Return the lines from the line containing "thumb tip: (549, 277)" onward. Each must match exactly, and the last line of the listing below must be included.

--- START ---

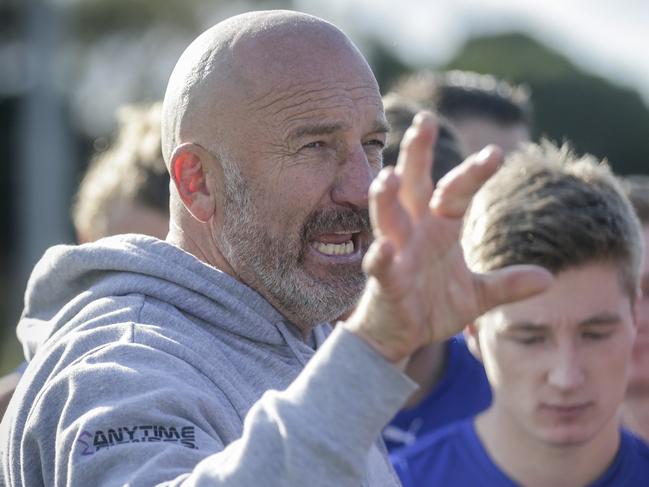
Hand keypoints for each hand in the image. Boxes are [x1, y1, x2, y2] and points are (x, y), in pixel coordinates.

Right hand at [344, 112, 551, 363]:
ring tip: (388, 175)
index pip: (457, 193)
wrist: (401, 336)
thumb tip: (549, 277)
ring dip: (386, 198)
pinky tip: (383, 248)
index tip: (496, 152)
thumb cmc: (432, 307)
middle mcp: (415, 234)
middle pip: (415, 187)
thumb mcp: (477, 296)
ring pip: (388, 219)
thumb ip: (507, 285)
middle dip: (417, 155)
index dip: (474, 174)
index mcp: (439, 230)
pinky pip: (380, 266)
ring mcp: (397, 255)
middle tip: (424, 121)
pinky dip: (380, 257)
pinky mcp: (384, 282)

--- END ---

● **SOLUTION FOR THIS TASK**:
thumb tip: (549, 277)
ring dip: (386, 198)
pinky tip: (383, 248)
index tip: (496, 152)
thumb cmc: (432, 307)
middle mcp: (415, 234)
middle pip: (415, 187)
thumb mcp: (477, 296)
ring pip: (388, 219)
thumb ip: (507, 285)
middle dip: (417, 155)
index dip: (474, 174)
index mcp: (439, 230)
pinky pip: (380, 266)
ring mcp: (397, 255)
middle tip: (424, 121)
pinky dip: (380, 257)
pinky mcp: (384, 282)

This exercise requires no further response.